Let $X_i$ be iid random variables.
It equals to $1$ with probability $(1+p)/2$ and equals to $-1$ with probability $(1-p)/2$.
My question is: What is the probability that $\sum_{i=1}^nX_i>0$?
I tried the following deduction, but I'm very unsure about the correctness, since I plugged this result into my original problem, it seems incorrect. Could someone help to see whether I did this in the right way or if not, where could be the issue?
Note that $\frac{X_i+1}{2}:=B_i$ is Bernoulli$(p)$ (it equals to $1$ with probability $p$). Thus $P(\sum_{i=1}^nX_i>0)=P(\sum B_i>\frac{n}{2})$. And $\sum B_i$ obeys Binomial distribution with parameter $n,p$. Moreover, $\mathbb{E}(\sum_{i=1}^nB_i)=np$.

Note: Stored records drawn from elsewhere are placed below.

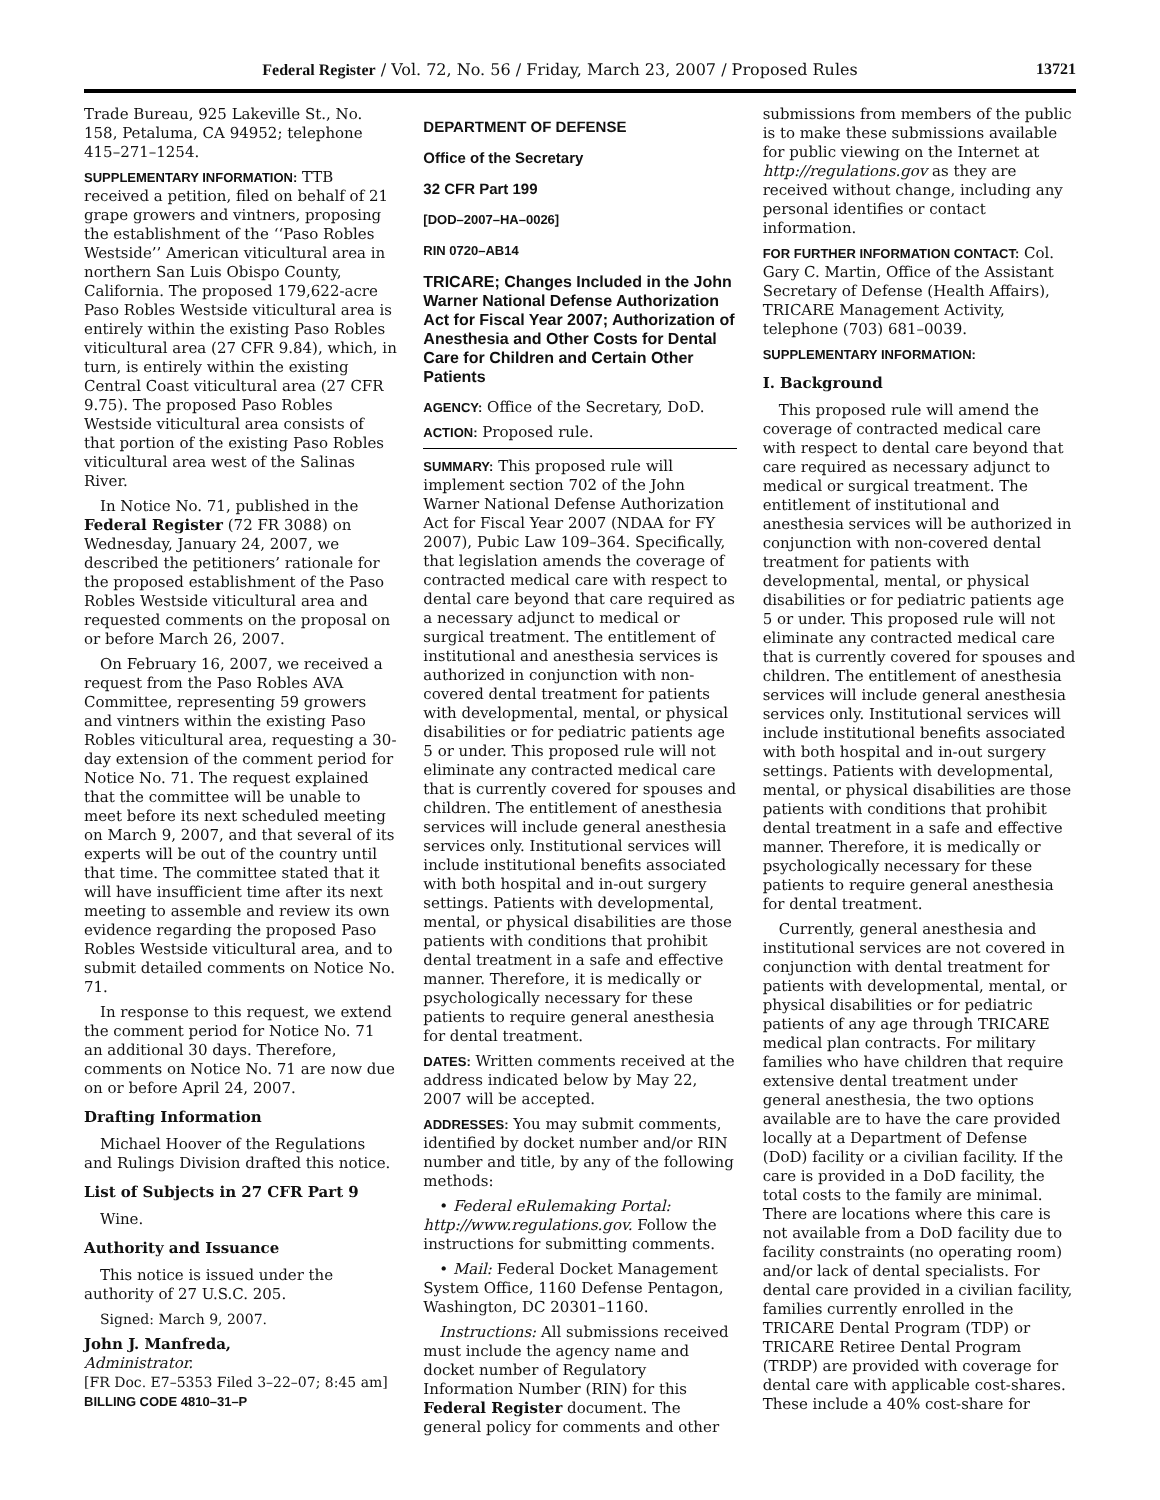Federal Register / Vol. 72, No. 56 / Friday, March 23, 2007 / Proposed Rules 13721
Trade Bureau, 925 Lakeville St., No. 158, Petaluma, CA 94952; telephone 415–271–1254.
SUPPLEMENTARY INFORMATION: TTB received a petition, filed on behalf of 21 grape growers and vintners, proposing the establishment of the ‘‘Paso Robles Westside’’ American viticultural area in northern San Luis Obispo County, California. The proposed 179,622-acre Paso Robles Westside viticultural area is entirely within the existing Paso Robles viticultural area (27 CFR 9.84), which, in turn, is entirely within the existing Central Coast viticultural area (27 CFR 9.75). The proposed Paso Robles Westside viticultural area consists of that portion of the existing Paso Robles viticultural area west of the Salinas River.
In Notice No. 71, published in the Federal Register (72 FR 3088) on Wednesday, January 24, 2007, we described the petitioners’ rationale for the proposed establishment of the Paso Robles Westside viticultural area and requested comments on the proposal on or before March 26, 2007.
On February 16, 2007, we received a request from the Paso Robles AVA Committee, representing 59 growers and vintners within the existing Paso Robles viticultural area, requesting a 30-day extension of the comment period for Notice No. 71. The request explained that the committee will be unable to meet before its next scheduled meeting on March 9, 2007, and that several of its experts will be out of the country until that time. The committee stated that it will have insufficient time after its next meeting to assemble and review its own evidence regarding the proposed Paso Robles Westside viticultural area, and to submit detailed comments on Notice No. 71.
In response to this request, we extend the comment period for Notice No. 71 an additional 30 days. Therefore, comments on Notice No. 71 are now due on or before April 24, 2007.
Drafting Information
Michael Hoover of the Regulations and Rulings Division drafted this notice.
List of Subjects in 27 CFR Part 9
Wine.
Authority and Issuance
This notice is issued under the authority of 27 U.S.C. 205.
Signed: March 9, 2007.
John J. Manfreda,
Administrator.
[FR Doc. E7–5353 Filed 3–22–07; 8:45 am]
BILLING CODE 4810–31–P
DEPARTMENT OF DEFENSE
Office of the Secretary
32 CFR Part 199
[DOD–2007–HA–0026]
RIN 0720–AB14
TRICARE; Changes Included in the John Warner National Defense Authorization Act for Fiscal Year 2007; Authorization of Anesthesia and Other Costs for Dental Care for Children and Certain Other Patients
AGENCY: Office of the Secretary, DoD.
ACTION: Proposed rule.
SUMMARY: This proposed rule will implement section 702 of the John Warner National Defense Authorization Act for Fiscal Year 2007 (NDAA for FY 2007), Pubic Law 109–364. Specifically, that legislation amends the coverage of contracted medical care with respect to dental care beyond that care required as a necessary adjunct to medical or surgical treatment. The entitlement of institutional and anesthesia services is authorized in conjunction with non-covered dental treatment for patients with developmental, mental, or physical disabilities or for pediatric patients age 5 or under. This proposed rule will not eliminate any contracted medical care that is currently covered for spouses and children. The entitlement of anesthesia services will include general anesthesia services only. Institutional services will include institutional benefits associated with both hospital and in-out surgery settings. Patients with developmental, mental, or physical disabilities are those patients with conditions that prohibit dental treatment in a safe and effective manner. Therefore, it is medically or psychologically necessary for these patients to require general anesthesia for dental treatment.
DATES: Written comments received at the address indicated below by May 22, 2007 will be accepted.
ADDRESSES: You may submit comments, identified by docket number and/or RIN number and title, by any of the following methods:
• Federal eRulemaking Portal: http://www.regulations.gov. Follow the instructions for submitting comments.
• Mail: Federal Docket Management System Office, 1160 Defense Pentagon, Washington, DC 20301–1160.
Instructions: All submissions received must include the agency name and docket number of Regulatory Information Number (RIN) for this Federal Register document. The general policy for comments and other
submissions from members of the public is to make these submissions available for public viewing on the Internet at http://regulations.gov as they are received without change, including any personal identifies or contact information.
FOR FURTHER INFORMATION CONTACT: Col. Gary C. Martin, Office of the Assistant Secretary of Defense (Health Affairs), TRICARE Management Activity, telephone (703) 681–0039.
SUPPLEMENTARY INFORMATION:
I. Background
This proposed rule will amend the coverage of contracted medical care with respect to dental care beyond that care required as necessary adjunct to medical or surgical treatment. The entitlement of institutional and anesthesia services will be authorized in conjunction with non-covered dental treatment for patients with developmental, mental, or physical disabilities or for pediatric patients age 5 or under. This proposed rule will not eliminate any contracted medical care that is currently covered for spouses and children. The entitlement of anesthesia services will include general anesthesia services only. Institutional services will include institutional benefits associated with both hospital and in-out surgery settings. Patients with developmental, mental, or physical disabilities are those patients with conditions that prohibit dental treatment in a safe and effective manner. Therefore, it is medically or psychologically necessary for these patients to require general anesthesia for dental treatment.
Currently, general anesthesia and institutional services are not covered in conjunction with dental treatment for patients with developmental, mental, or physical disabilities or for pediatric patients of any age through TRICARE medical plan contracts. For military families who have children that require extensive dental treatment under general anesthesia, the two options available are to have the care provided locally at a Department of Defense (DoD) facility or a civilian facility. If the care is provided in a DoD facility, the total costs to the family are minimal. There are locations where this care is not available from a DoD facility due to facility constraints (no operating room) and/or lack of dental specialists. For dental care provided in a civilian facility, families currently enrolled in the TRICARE Dental Program (TDP) or TRICARE Retiree Dental Program (TRDP) are provided with coverage for dental care with applicable cost-shares. These include a 40% cost-share for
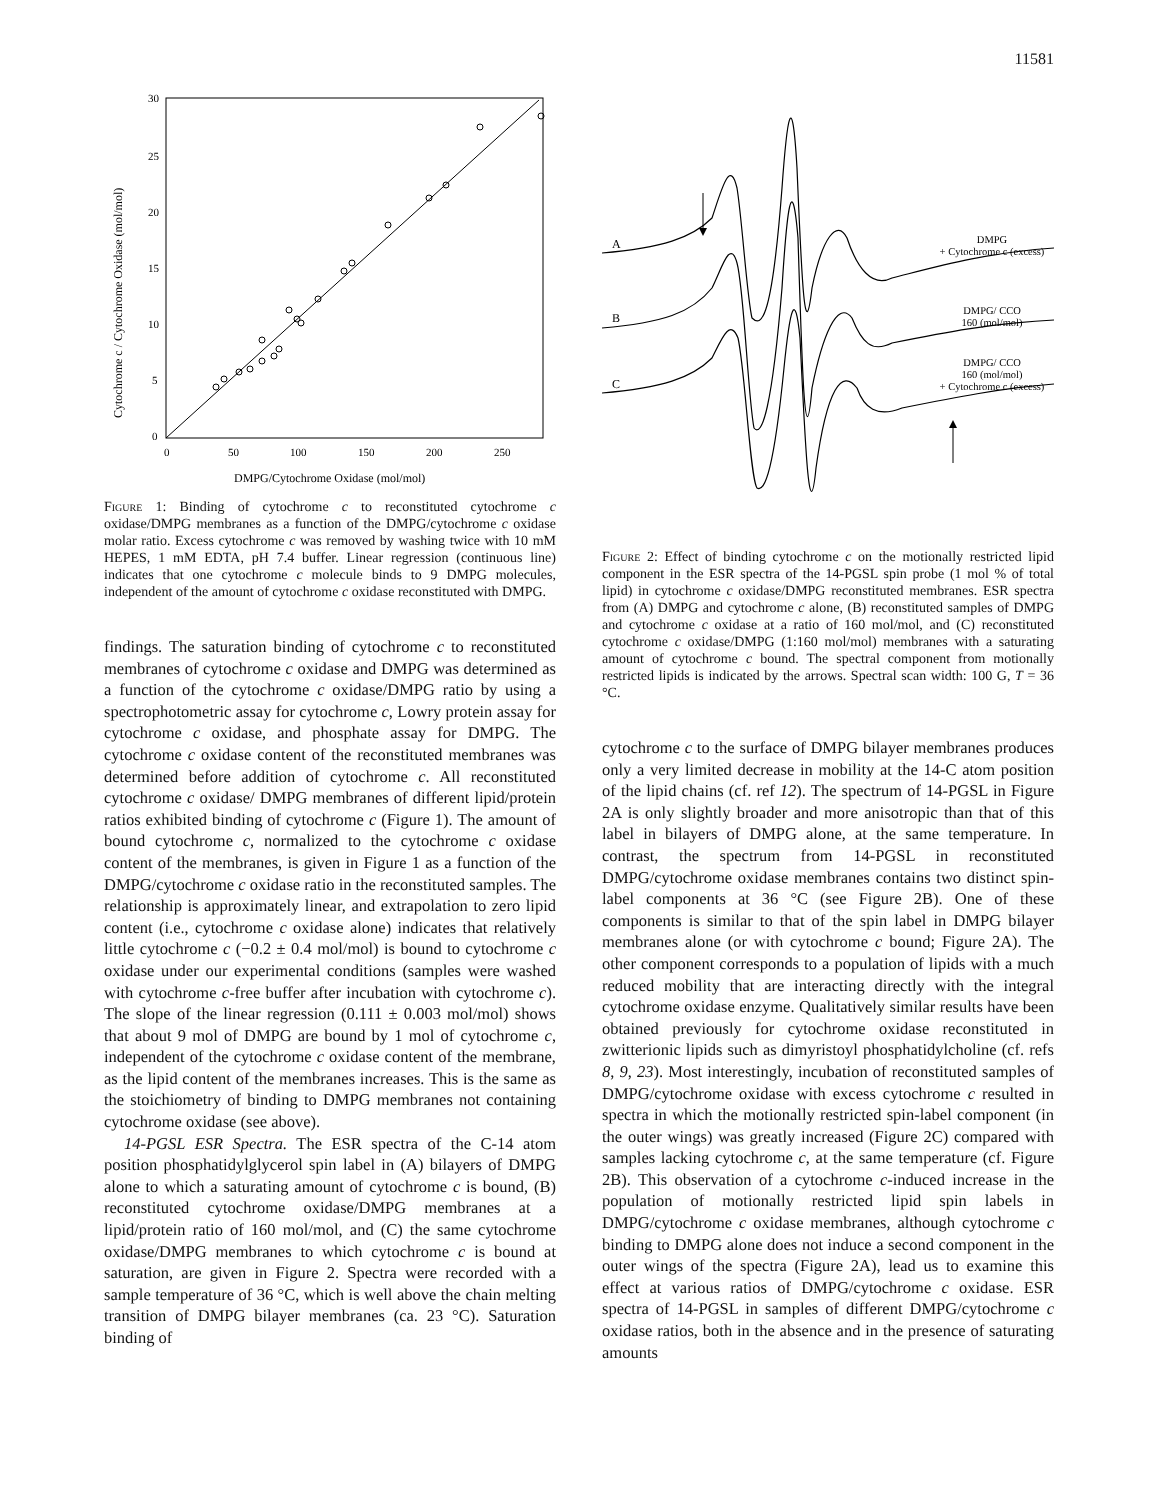11581
30
25
20
15
10
5
0
0
50
100
150
200
250
DMPG/Cytochrome Oxidase (mol/mol)
Cytochrome c / Cytochrome Oxidase (mol/mol)
Figure 1: Binding of cytochrome c to reconstituted cytochrome c oxidase/DMPG membranes as a function of the DMPG/cytochrome c oxidase molar ratio. Excess cytochrome c was removed by washing twice with 10 mM HEPES, 1 mM EDTA, pH 7.4 buffer. Linear regression (continuous line) indicates that one cytochrome c molecule binds to 9 DMPG molecules, independent of the amount of cytochrome c oxidase reconstituted with DMPG.
findings. The saturation binding of cytochrome c to reconstituted membranes of cytochrome c oxidase and DMPG was determined as a function of the cytochrome c oxidase/DMPG ratio by using a spectrophotometric assay for cytochrome c, Lowry protein assay for cytochrome c oxidase, and phosphate assay for DMPG. The cytochrome c oxidase content of the reconstituted membranes was determined before addition of cytochrome c. All reconstituted cytochrome c oxidase/ DMPG membranes of different lipid/protein ratios exhibited binding of cytochrome c (Figure 1). The amount of bound cytochrome c, normalized to the cytochrome c oxidase content of the membranes, is given in Figure 1 as a function of the DMPG/cytochrome c oxidase ratio in the reconstituted samples. The relationship is approximately linear, and extrapolation to zero lipid content (i.e., cytochrome c oxidase alone) indicates that relatively little cytochrome c (−0.2 ± 0.4 mol/mol) is bound to cytochrome c oxidase under our experimental conditions (samples were washed with cytochrome c-free buffer after incubation with cytochrome c). The slope of the linear regression (0.111 ± 0.003 mol/mol) shows that about 9 mol of DMPG are bound by 1 mol of cytochrome c, independent of the cytochrome c oxidase content of the membrane, as the lipid content of the membranes increases. This is the same as the stoichiometry of binding to DMPG membranes not containing cytochrome oxidase (see above).
14-PGSL ESR Spectra. The ESR spectra of the C-14 atom position phosphatidylglycerol spin label in (A) bilayers of DMPG alone to which a saturating amount of cytochrome c is bound, (B) reconstituted cytochrome oxidase/DMPG membranes at a lipid/protein ratio of 160 mol/mol, and (C) the same cytochrome oxidase/DMPG membranes to which cytochrome c is bound at saturation, are given in Figure 2. Spectra were recorded with a sample temperature of 36 °C, which is well above the chain melting transition of DMPG bilayer membranes (ca. 23 °C). Saturation binding of
A
B
C
DMPG
+ Cytochrome c (excess)
DMPG/ CCO
160 (mol/mol)
DMPG/ CCO
160 (mol/mol)
+ Cytochrome c (excess)
Figure 2: Effect of binding cytochrome c on the motionally restricted lipid component in the ESR spectra of the 14-PGSL spin probe (1 mol % of total lipid) in cytochrome c oxidase/DMPG reconstituted membranes. ESR spectra from (A) DMPG and cytochrome c alone, (B) reconstituted samples of DMPG and cytochrome c oxidase at a ratio of 160 mol/mol, and (C) reconstituted cytochrome c oxidase/DMPG (1:160 mol/mol) membranes with a saturating amount of cytochrome c bound. The spectral component from motionally restricted lipids is indicated by the arrows. Spectral scan width: 100 G, T = 36 °C.
cytochrome c to the surface of DMPG bilayer membranes produces only a very limited decrease in mobility at the 14-C atom position of the lipid chains (cf. ref 12). The spectrum of 14-PGSL in Figure 2A is only slightly broader and more anisotropic than that of this label in bilayers of DMPG alone, at the same temperature. In contrast, the spectrum from 14-PGSL in reconstituted DMPG/cytochrome oxidase membranes contains two distinct spin-label components at 36 °C (see Figure 2B). One of these components is similar to that of the spin label in DMPG bilayer membranes alone (or with cytochrome c bound; Figure 2A). The other component corresponds to a population of lipids with a much reduced mobility that are interacting directly with the integral cytochrome oxidase enzyme. Qualitatively similar results have been obtained previously for cytochrome oxidase reconstituted in zwitterionic lipids such as dimyristoyl phosphatidylcholine (cf. refs 8, 9, 23). Most interestingly, incubation of reconstituted samples of DMPG/cytochrome oxidase with excess cytochrome c resulted in spectra in which the motionally restricted spin-label component (in the outer wings) was greatly increased (Figure 2C) compared with samples lacking cytochrome c, at the same temperature (cf. Figure 2B). This observation of a cytochrome c-induced increase in the population of motionally restricted lipid spin labels in DMPG/cytochrome c oxidase membranes, although cytochrome c binding to DMPG alone does not induce a second component in the outer wings of the spectra (Figure 2A), lead us to examine this effect at various ratios of DMPG/cytochrome c oxidase. ESR spectra of 14-PGSL in samples of different DMPG/cytochrome c oxidase ratios, both in the absence and in the presence of saturating amounts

Now I split the problem into two cases:
(1) $\mathbb{E}(\sum_{i=1}^nB_i)<\frac{n}{2}$, i.e. $p<\frac{1}{2}$ and
(2) $\mathbb{E}(\sum_{i=1}^nB_i)>\frac{n}{2}$, i.e. $p>\frac{1}{2}$
To solve the case (1).
$$P(\sum B_i>\frac{n}{2})=P\Big(\big(\sum B_i\big)-np>\frac{n}{2}-np\Big)\geq \frac{1}{(n+1)^2}\exp\{-nD(\frac{\frac{n+1}{2}-np}{n+1}\|p)\}$$
Here I used the estimation here
To solve the case (2).
$$P(\sum B_i>\frac{n}{2})=1-P(\sum B_i<\frac{n}{2})$$
We compute the upper bound of $P(\sum B_i<\frac{n}{2})$.
$$P(\sum B_i<\frac{n}{2})=P(\sum B_i-\mathbb{E}(\sum B_i)\leq \frac{n}{2}-\mathbb{E}(\sum B_i))\leq \exp\{-np\}(\frac{enp}{t})^t$$ where $t=\frac{n}{2}-np$ where I used Chernoff’s inequality for lower tails of Bernoulli sum. See Exercise 2.3.2.
Thus $$P(\sum B_i>\frac{n}{2})=1-P(\sum B_i<\frac{n}{2})\geq 1- \exp\{-np\}(\frac{enp}{t})^t$$ where $t=\frac{n}{2}-np$